The Courier & Advertiser (Angus and Dundee)
Drugs policy failings go back years, says expert
Dundee academic claims methadone scheme has played part in today’s crisis
Decades of systematic failure in drugs policy have led to the “Trainspotting generation” and made Dundee’s shocking death toll unavoidable, an expert has claimed.
Instead of “curing” addiction, Professor Tim Hales said users have simply replaced their heroin dependencies with methadone use.
Prof Hales has spent years researching the impact of opioids in the UK and overseas and is the head of neuroscience at Dundee University.
He argued decades of underfunding and negative societal attitudes towards addiction may have contributed to the rising number of people dying from drug use.
“There is a stigma associated with addiction which isn’t associated with cancer or diabetes and it is not helping with resources,” he said.
“The problem has been decades in the making. If you look back to the 80s, heroin misuse was high and on the rise, so there was a conscious effort then to try to enrol people into methadone programmes.
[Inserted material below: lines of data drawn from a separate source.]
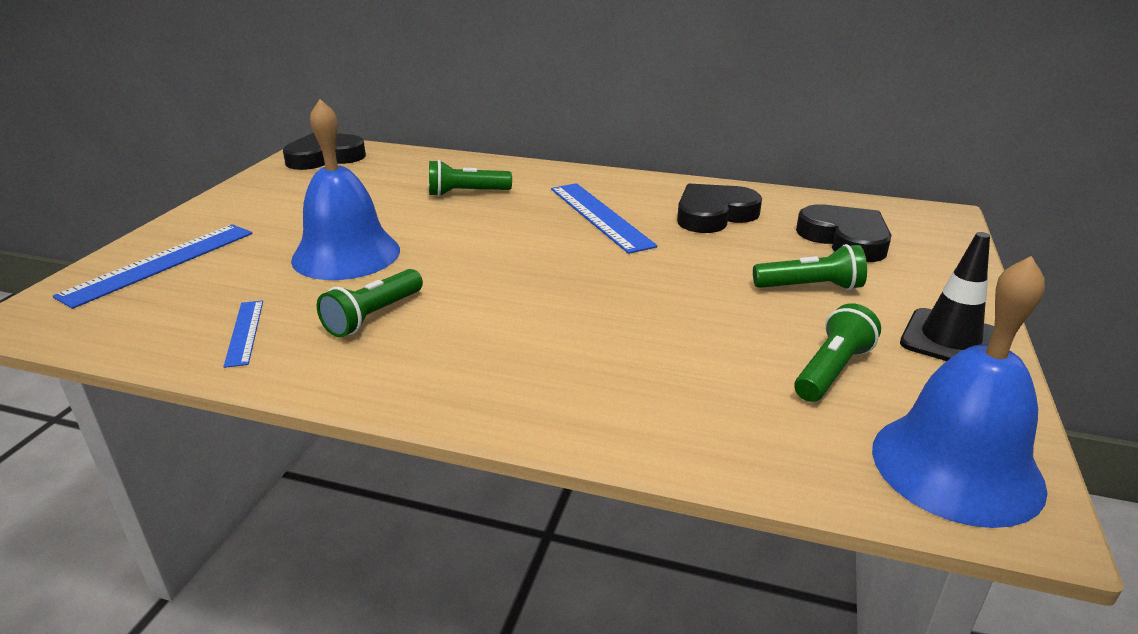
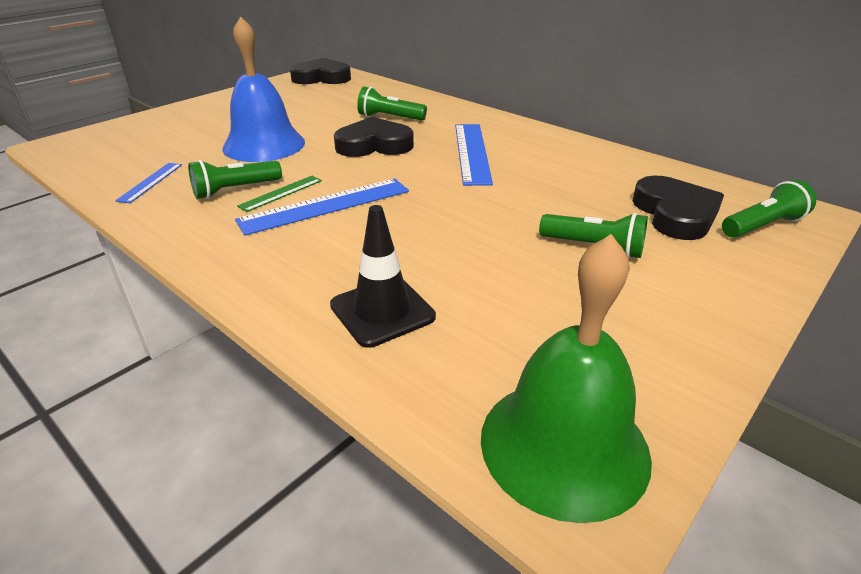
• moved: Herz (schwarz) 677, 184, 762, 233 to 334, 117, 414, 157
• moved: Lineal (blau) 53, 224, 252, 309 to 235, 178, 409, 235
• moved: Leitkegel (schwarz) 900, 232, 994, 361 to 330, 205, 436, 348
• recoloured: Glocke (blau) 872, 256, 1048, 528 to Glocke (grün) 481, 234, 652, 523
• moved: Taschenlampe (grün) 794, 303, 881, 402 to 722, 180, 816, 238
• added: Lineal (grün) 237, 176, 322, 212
“This had a beneficial effect in that it reduced the number of people using intravenous heroin, but the downside is that you have shifted people from a dependence on heroin to a dependence on methadone – they are not cured and are still vulnerable to misusing the methadone.”
Prof Hales pointed to this group of older drug users – dubbed the “Trainspotting generation” – as a key factor behind the rising number of drugs-related deaths experienced in Dundee and Scotland over the past 10 years.
He added: “The methadone maintenance programme has probably enabled these users to survive longer than they would have done if they hadn’t been on it, because they would probably have died earlier due to something like hepatitis or HIV.
“The people who are dying now in their 50s are not all on methadone maintenance but some of them are certainly those who have been on such programmes.”
Prof Hales, who spent almost two decades in the US working on research into pain management, voiced his support for the controversial idea of safe consumption rooms but urged caution when deciding on the best approach to dealing with problematic drug use.
He added: “If we can get evidence that supports the idea that safe consumption rooms are helping to reduce drugs deaths then I think that would be a good basis for moving forward.
“If you really want to address the problem, you’ve got to do it in a very holistic way and you need to deal with the root cause.
“In the long term we need to try to reduce deprivation and there needs to be more time and resources spent on understanding the relationship between genetics, deprivation and addiction.”